• [Assignment]:
Scan the entries below. Report each line where the string "lines" occurs.

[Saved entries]
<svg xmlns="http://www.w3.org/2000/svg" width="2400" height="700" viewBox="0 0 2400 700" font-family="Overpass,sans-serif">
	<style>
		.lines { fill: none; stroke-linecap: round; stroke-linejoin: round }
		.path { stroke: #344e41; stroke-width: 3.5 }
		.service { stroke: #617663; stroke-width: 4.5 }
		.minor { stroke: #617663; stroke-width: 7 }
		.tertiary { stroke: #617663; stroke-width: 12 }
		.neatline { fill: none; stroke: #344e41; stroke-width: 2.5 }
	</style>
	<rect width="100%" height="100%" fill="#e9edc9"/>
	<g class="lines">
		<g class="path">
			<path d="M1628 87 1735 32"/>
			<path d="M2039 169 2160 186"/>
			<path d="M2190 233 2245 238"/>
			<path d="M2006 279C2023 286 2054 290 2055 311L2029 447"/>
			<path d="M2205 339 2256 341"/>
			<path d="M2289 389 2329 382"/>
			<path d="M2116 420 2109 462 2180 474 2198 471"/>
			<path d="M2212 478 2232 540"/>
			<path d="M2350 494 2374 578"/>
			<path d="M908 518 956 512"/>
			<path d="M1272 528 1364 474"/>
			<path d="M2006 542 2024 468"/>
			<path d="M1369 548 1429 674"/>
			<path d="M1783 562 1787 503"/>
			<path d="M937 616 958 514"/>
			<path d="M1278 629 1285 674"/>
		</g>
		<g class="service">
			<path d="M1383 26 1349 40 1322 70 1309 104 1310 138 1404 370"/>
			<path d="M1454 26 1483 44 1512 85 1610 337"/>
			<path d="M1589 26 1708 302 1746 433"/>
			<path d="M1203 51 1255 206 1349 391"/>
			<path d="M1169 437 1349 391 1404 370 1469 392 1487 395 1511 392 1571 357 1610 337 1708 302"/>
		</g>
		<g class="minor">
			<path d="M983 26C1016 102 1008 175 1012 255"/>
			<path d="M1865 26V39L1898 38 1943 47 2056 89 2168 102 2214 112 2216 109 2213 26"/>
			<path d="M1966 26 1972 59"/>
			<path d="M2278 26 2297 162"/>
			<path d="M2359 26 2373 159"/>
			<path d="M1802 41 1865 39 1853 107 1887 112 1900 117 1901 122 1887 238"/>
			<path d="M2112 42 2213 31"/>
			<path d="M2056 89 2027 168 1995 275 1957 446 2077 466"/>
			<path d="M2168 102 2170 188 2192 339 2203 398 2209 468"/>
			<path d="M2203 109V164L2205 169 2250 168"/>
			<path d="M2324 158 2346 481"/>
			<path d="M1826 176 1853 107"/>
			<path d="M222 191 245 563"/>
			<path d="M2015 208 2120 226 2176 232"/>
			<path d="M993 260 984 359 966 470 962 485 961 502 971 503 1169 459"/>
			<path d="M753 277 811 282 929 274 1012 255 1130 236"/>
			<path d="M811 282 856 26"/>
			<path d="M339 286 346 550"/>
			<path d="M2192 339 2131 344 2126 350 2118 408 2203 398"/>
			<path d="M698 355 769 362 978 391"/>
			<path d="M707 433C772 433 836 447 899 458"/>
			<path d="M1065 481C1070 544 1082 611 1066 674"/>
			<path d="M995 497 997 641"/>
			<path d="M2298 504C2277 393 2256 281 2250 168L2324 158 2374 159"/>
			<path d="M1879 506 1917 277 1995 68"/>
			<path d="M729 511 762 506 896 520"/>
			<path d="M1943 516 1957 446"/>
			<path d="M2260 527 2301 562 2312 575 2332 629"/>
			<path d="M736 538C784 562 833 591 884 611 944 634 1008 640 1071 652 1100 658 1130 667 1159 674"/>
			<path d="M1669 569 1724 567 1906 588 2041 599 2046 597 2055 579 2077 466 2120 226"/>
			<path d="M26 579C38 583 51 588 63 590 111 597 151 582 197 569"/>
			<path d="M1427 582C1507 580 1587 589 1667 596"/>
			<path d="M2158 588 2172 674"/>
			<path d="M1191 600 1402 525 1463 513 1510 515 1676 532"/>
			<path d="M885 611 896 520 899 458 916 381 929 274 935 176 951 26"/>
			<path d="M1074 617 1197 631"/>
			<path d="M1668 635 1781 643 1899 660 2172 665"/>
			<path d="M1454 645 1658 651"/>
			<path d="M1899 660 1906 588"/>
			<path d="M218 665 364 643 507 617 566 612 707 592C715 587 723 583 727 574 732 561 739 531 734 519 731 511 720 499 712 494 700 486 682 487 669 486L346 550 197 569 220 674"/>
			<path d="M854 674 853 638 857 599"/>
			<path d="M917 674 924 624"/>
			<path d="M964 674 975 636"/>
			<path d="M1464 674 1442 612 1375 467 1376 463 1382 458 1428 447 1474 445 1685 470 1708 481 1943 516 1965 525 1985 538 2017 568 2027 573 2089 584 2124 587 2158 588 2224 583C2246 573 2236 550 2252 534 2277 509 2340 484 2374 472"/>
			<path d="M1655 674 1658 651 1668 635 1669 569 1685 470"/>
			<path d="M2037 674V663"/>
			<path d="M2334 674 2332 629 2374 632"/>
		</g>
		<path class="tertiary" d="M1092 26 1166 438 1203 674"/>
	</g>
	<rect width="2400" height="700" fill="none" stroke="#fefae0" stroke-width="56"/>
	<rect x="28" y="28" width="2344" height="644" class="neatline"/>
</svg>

• [Reply to the task]:
		.lines { fill: none; stroke-linecap: round; stroke-linejoin: round }
	<g class="lines">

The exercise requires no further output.